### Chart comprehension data
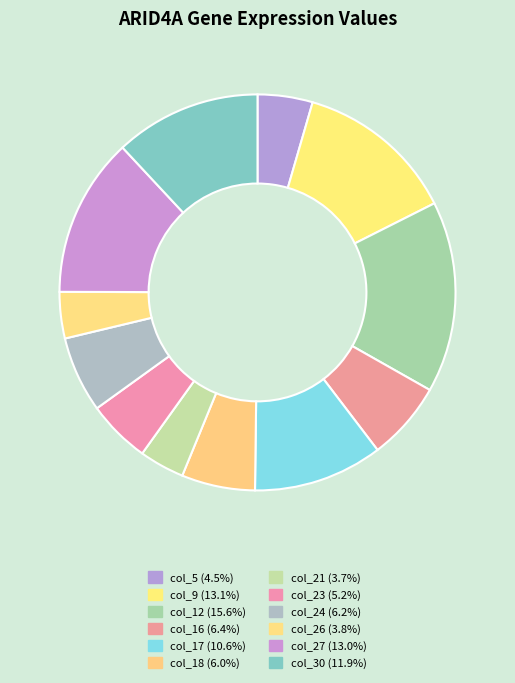

Rank the categories by value from lowest to highest.

col_21, col_26, col_5, col_23, col_18, col_24, col_16, col_17, col_30, col_27, col_9, col_12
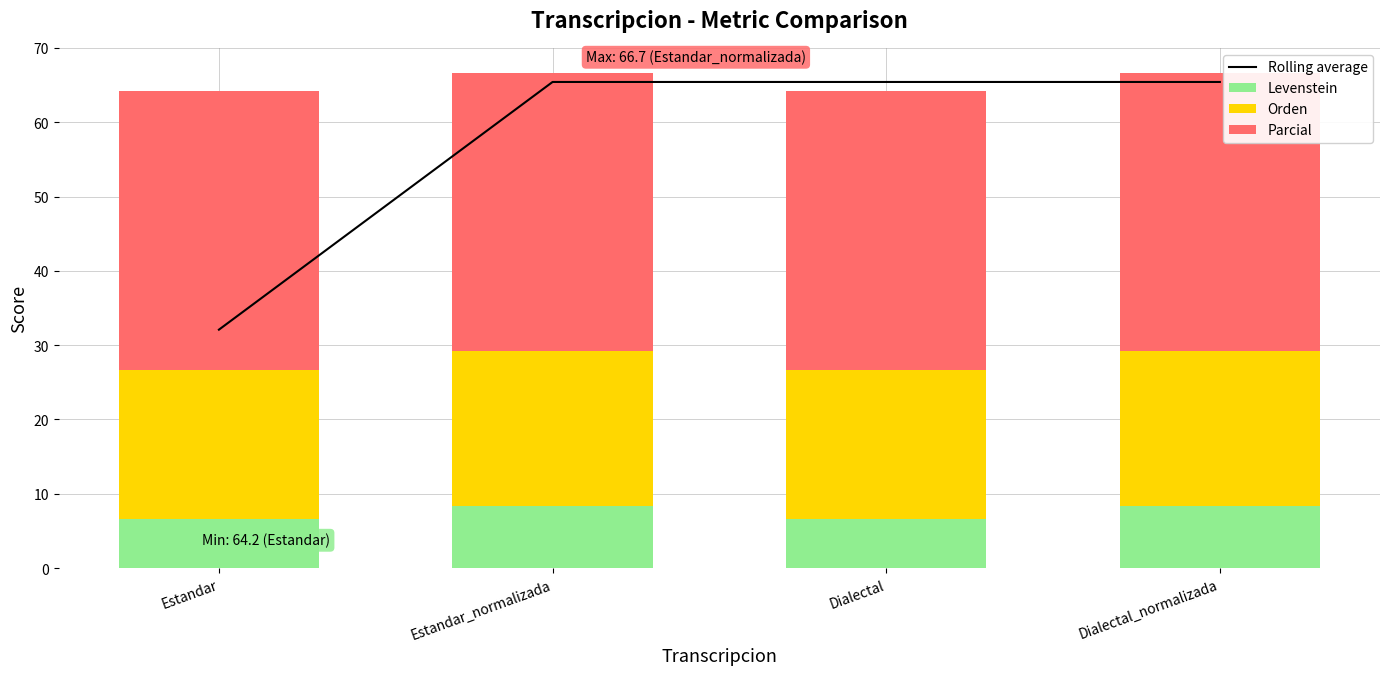

Count the Levenstein values in the range 6 to 8.

2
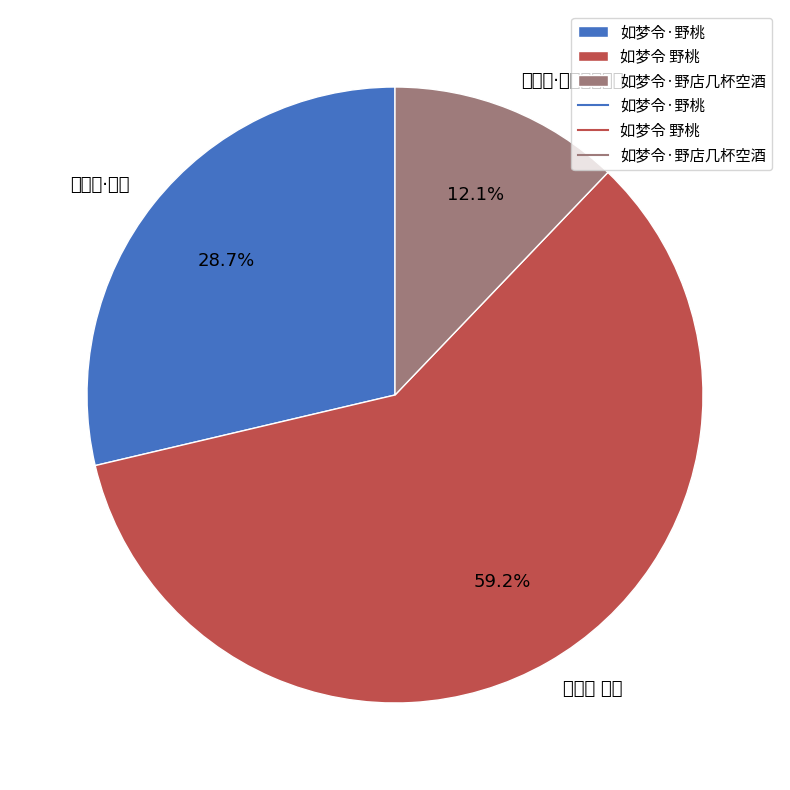

To the nearest percent, what is the difference between the 如梦令·野店几杯空酒 and 如梦令 野桃 slice percentages?

47%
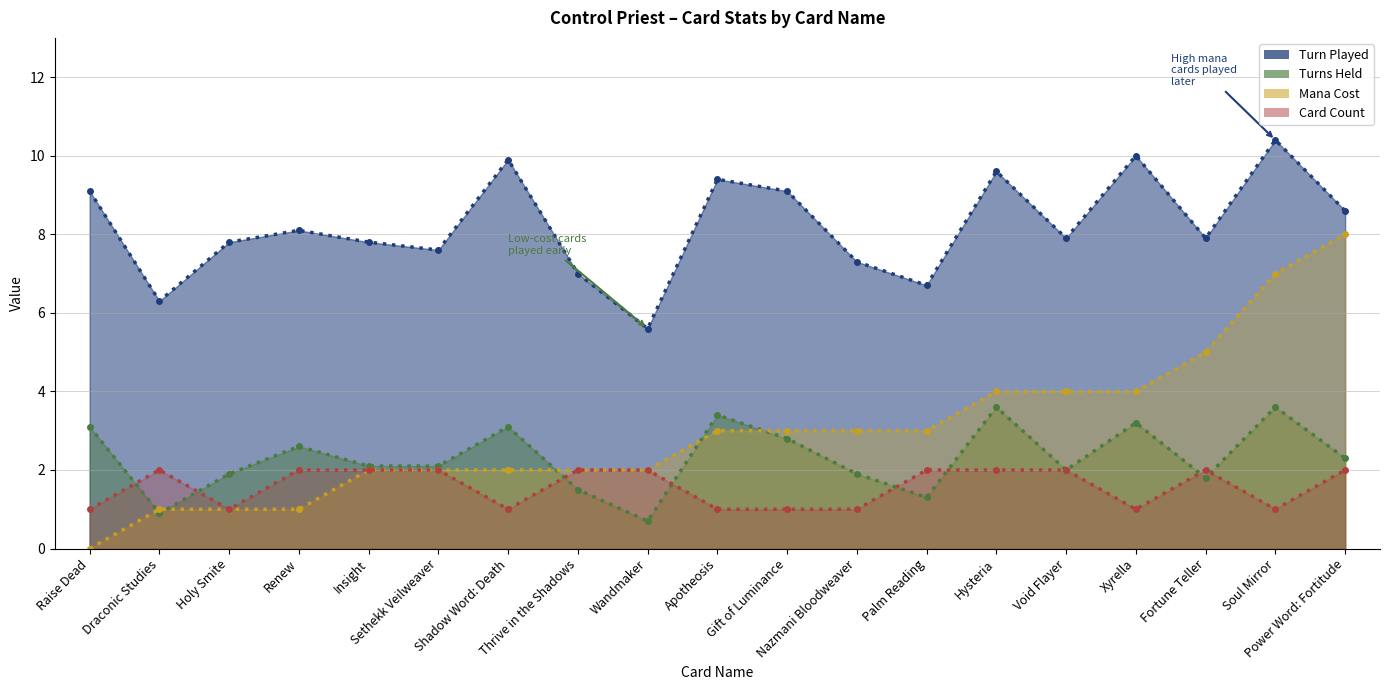

Which series changed the most between Raise Dead and Nazmani Bloodweaver?

Mana Cost (line)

### EXERCISE DETAILS
Copy out every line in the rows above that contains the string "between". Case counts.

### ANSWER SPACE
To the nearest percent, what is the difference between the 如梦令·野店几杯空酒 and 如梦令 野桃 slice percentages?
Which series changed the most between Raise Dead and Nazmani Bloodweaver?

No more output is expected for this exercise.